───── The data ─────

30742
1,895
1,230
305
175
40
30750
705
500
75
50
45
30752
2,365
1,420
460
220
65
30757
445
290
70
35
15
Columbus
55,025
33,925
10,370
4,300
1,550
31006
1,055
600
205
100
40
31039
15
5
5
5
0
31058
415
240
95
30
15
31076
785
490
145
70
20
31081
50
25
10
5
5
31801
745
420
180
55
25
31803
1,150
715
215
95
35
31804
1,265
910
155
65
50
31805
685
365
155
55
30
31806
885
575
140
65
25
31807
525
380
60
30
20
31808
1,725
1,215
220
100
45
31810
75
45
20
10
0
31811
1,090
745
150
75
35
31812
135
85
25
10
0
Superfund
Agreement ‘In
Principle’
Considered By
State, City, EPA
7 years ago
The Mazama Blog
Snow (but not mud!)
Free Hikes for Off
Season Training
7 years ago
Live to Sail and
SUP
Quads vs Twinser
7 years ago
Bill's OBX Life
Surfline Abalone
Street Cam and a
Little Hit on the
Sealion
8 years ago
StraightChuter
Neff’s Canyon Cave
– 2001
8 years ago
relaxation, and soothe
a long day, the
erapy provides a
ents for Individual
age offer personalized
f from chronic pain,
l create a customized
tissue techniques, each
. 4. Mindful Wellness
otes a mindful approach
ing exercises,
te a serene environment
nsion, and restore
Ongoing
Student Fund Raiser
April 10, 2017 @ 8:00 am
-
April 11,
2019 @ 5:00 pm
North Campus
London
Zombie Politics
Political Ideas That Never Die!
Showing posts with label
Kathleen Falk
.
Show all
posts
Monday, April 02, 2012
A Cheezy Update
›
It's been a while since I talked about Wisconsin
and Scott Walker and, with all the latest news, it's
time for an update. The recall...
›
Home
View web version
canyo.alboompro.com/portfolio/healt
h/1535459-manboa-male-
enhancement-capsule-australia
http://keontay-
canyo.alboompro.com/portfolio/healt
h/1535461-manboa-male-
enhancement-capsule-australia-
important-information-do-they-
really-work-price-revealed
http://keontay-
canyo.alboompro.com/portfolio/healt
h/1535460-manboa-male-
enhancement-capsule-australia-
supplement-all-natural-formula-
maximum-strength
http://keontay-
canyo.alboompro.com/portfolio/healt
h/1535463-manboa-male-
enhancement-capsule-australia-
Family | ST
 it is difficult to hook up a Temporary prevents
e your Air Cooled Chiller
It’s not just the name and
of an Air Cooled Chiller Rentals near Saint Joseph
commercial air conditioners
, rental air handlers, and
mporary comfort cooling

─────

What you are asked to do:
If the word "Chiller" appears in a line above, copy that line.

Result:
e your Air Cooled Chiller
of an Air Cooled Chiller Rentals near Saint Joseph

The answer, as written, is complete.